*** ENTRIES PROVIDED ***

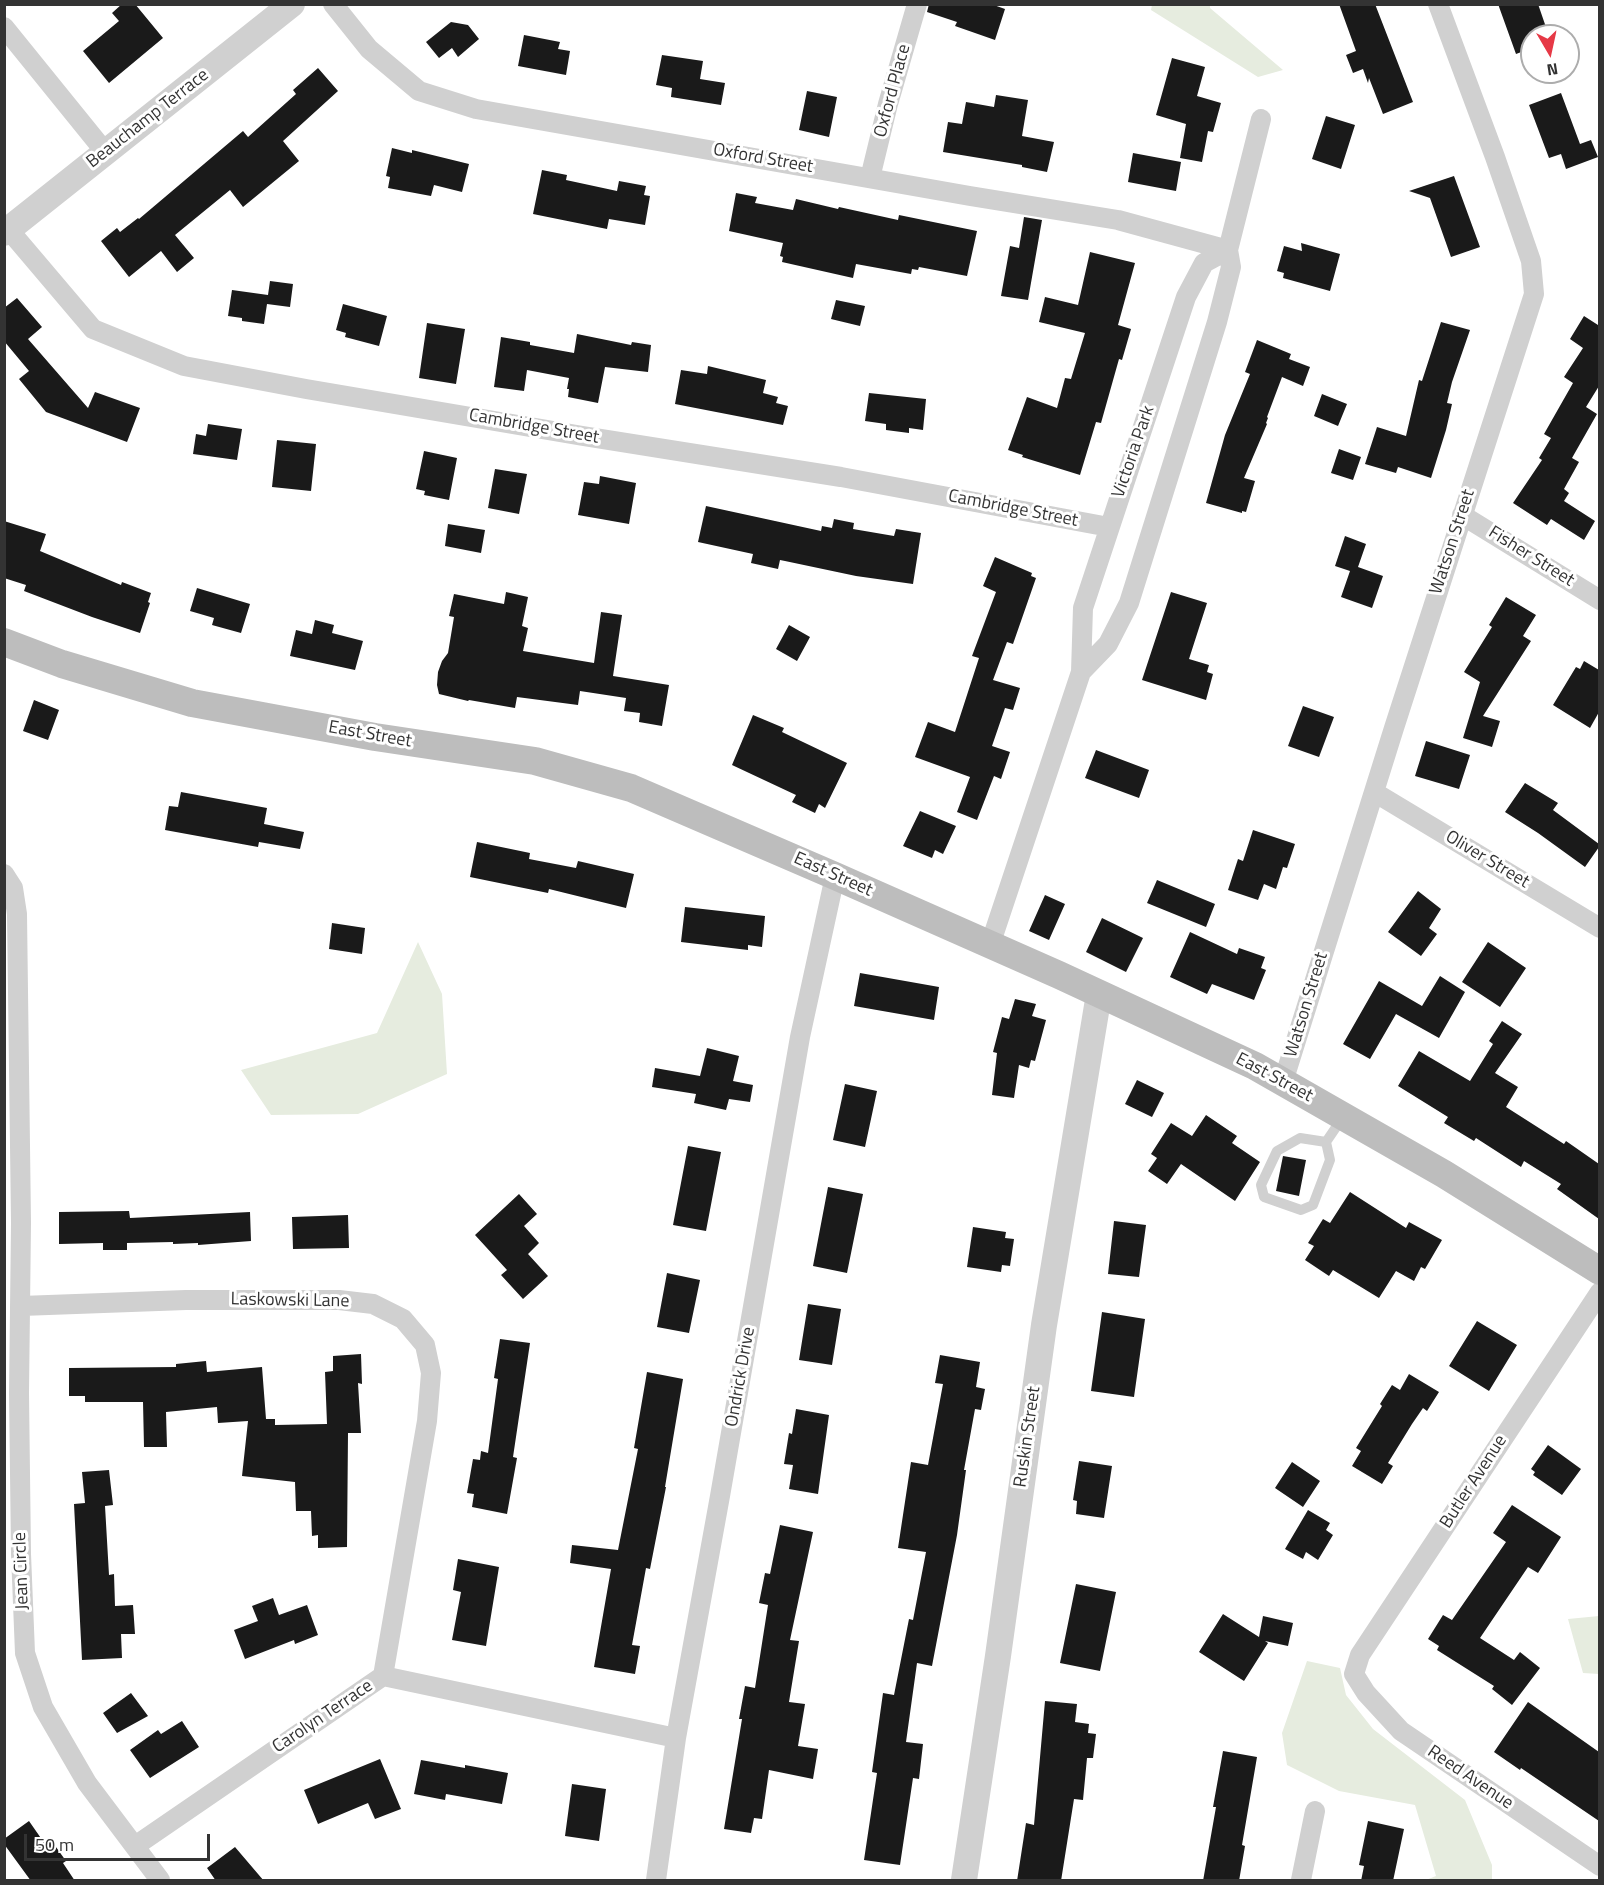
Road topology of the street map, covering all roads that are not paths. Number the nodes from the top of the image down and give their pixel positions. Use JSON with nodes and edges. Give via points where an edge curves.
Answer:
{"nodes":[{"id":1,"x":292,"y":4,"type":"edge"},
{"id":2,"x":333,"y":4,"type":"edge"},
{"id":3,"x":917,"y":4,"type":"edge"},
{"id":4,"x":1438,"y":4,"type":"edge"},
{"id":5,"x":4,"y":27,"type":"edge"},
{"id":6,"x":1261,"y":119,"type":"dead end"},
{"id":7,"x":106,"y":153,"type":"junction"},
{"id":8,"x":870,"y":178,"type":"junction"},
{"id":9,"x":7,"y":232,"type":"edge"},
{"id":10,"x":1228,"y":250,"type":"junction"},
{"id":11,"x":1462,"y":515,"type":"junction"},
{"id":12,"x":1109,"y":527,"type":"junction"},
{"id":13,"x":1599,"y":600,"type":"edge"},
{"id":14,"x":4,"y":642,"type":"edge"},
{"id":15,"x":1081,"y":672,"type":"junction"},
{"id":16,"x":1374,"y":792,"type":"junction"},
{"id":17,"x":4,"y":874,"type":"edge"},
{"id":18,"x":835,"y":876,"type":"junction"},
{"id":19,"x":1599,"y":928,"type":"edge"},
{"id":20,"x":990,"y":945,"type":"junction"},
{"id":21,"x":1099,"y":994,"type":"junction"},
{"id":22,"x":1283,"y":1082,"type":"junction"},
{"id":23,"x":1343,"y":1116,"type":"junction"},
{"id":24,"x":1326,"y":1142,"type":"junction"},
{"id":25,"x":1599,"y":1271,"type":"edge"},
{"id":26,"x":1599,"y":1292,"type":"edge"},
{"id":27,"x":21,"y":1306,"type":"junction"},
{"id":28,"x":1354,"y":1674,"type":"joint"},
{"id":29,"x":383,"y":1676,"type":"junction"},
{"id":30,"x":676,"y":1738,"type":"junction"},
{"id":31,"x":1315,"y":1811,"type":"dead end"},
{"id":32,"x":135,"y":1846,"type":"junction"},
{"id":33,"x":1599,"y":1866,"type":"edge"},
{"id":34,"x":160,"y":1881,"type":"edge"},
{"id":35,"x":656,"y":1881,"type":"edge"},
{"id":36,"x":964,"y":1881,"type":"edge"},
{"id":37,"x":1301,"y":1881,"type":"edge"}],
"edges":[{"from":1,"to":7,"type":"street","name":"Beauchamp Terrace"},
{"from":2,"to":8,"type":"street","name":"Oxford Street","via":[[369,49],[418,91],[476,109]]},
{"from":3,"to":8,"type":"street","name":"Oxford Place"},
{"from":4,"to":11,"type":"street","name":"Watson Street","via":[[1531,261],[1534,294]]},
{"from":5,"to":7,"type":"street"},
{"from":6,"to":10,"type":"street","name":"Victoria Park"},
{"from":7,"to":9,"type":"street","name":"Beauchamp Terrace"},
{"from":8,"to":10,"type":"street","name":"Oxford Street","via":[[1118,220]]},
{"from":9,"to":12,"type":"street","name":"Cambridge Street","via":[[93,329],[184,366],[841,477]]},
{"from":10,"to":12,"type":"street","name":"Victoria Park","via":[[1204,263],[1186,297]]},
{"from":10,"to":15,"type":"street","name":"Victoria Park","via":[[1231,267],[1217,322],[1129,603],[1108,644]]},
{"from":11,"to":13,"type":"street","name":"Fisher Street"},
{"from":11,"to":16,"type":"street","name":"Watson Street"},
{"from":12,"to":15,"type":"street","name":"Victoria Park","via":[[1083,608]]},
{"from":14,"to":18,"type":"main road","name":"East Street","via":[[62,664],[192,703],[375,737],[535,761],[610,782]]},
{"from":15,"to":20,"type":"street","name":"Victoria Park"},
{"from":16,"to":19,"type":"street","name":"Oliver Street"},
{"from":16,"to":22,"type":"street","name":"Watson Street"},
{"from":17,"to":27,"type":"street","name":"Jean Circle","via":[[13,888],[17,914]]},
{"from":18,"to":20,"type":"main road","name":"East Street"},
{"from":18,"to":30,"type":"street","name":"Ondrick Drive","via":[[800,1037]]},
{"from":20,"to":21,"type":"main road","name":"East Street"},
{"from":21,"to":22,"type":"main road","name":"East Street"},
{"from":21,"to":36,"type":"street","name":"Ruskin Street","via":[[1044,1325]]},
{"from":22,"to":23,"type":"main road","name":"East Street"},
{"from":23,"to":24,"type":"lane"},
{"from":23,"to":25,"type":"main road","name":"East Street"},
{"from":24,"to":24,"type":"lane","via":[[1330,1160],[1313,1205],[1301,1210],[1264,1197],[1261,1185],[1277,1151],[1300,1137]]},
{"from":26,"to":28,"type":"street","name":"Butler Avenue","via":[[1360,1655]]},
{"from":27,"to":29,"type":"street","name":"Laskowski Lane","via":[[339,1300],[373,1304],[403,1319],[425,1345],[430,1373],[427,1421]]},
{"from":27,"to":32,"type":"street","name":"Jean Circle","via":[[20,1520],[25,1653],[43,1707],[87,1783]]},
{"from":28,"to":33,"type":"street","name":"Reed Avenue","via":[[1401,1731]]},
{"from":29,"to":30,"type":"street","name":"Carolyn Terrace"},
{"from":29,"to":32,"type":"street","name":"Carolyn Terrace"},
{"from":30,"to":35,"type":"street","name":"Ondrick Drive"},
{"from":31,"to":37,"type":"street"},
{"from":32,"to":34,"type":"street","name":"Jean Circle"}]}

*** End of ENTRIES PROVIDED ***

Search the entries for the word "East", then list each line that holds it.

{"from":14,"to":18,"type":"main road","name":"East Street","via":[[62,664],[192,703],[375,737],[535,761],[610,782]]},
{"from":18,"to":20,"type":"main road","name":"East Street"},
{"from":20,"to":21,"type":"main road","name":"East Street"},
{"from":21,"to":22,"type":"main road","name":"East Street"},
{"from":22,"to":23,"type":"main road","name":"East Street"},
{"from":23,"to":25,"type":"main road","name":"East Street"},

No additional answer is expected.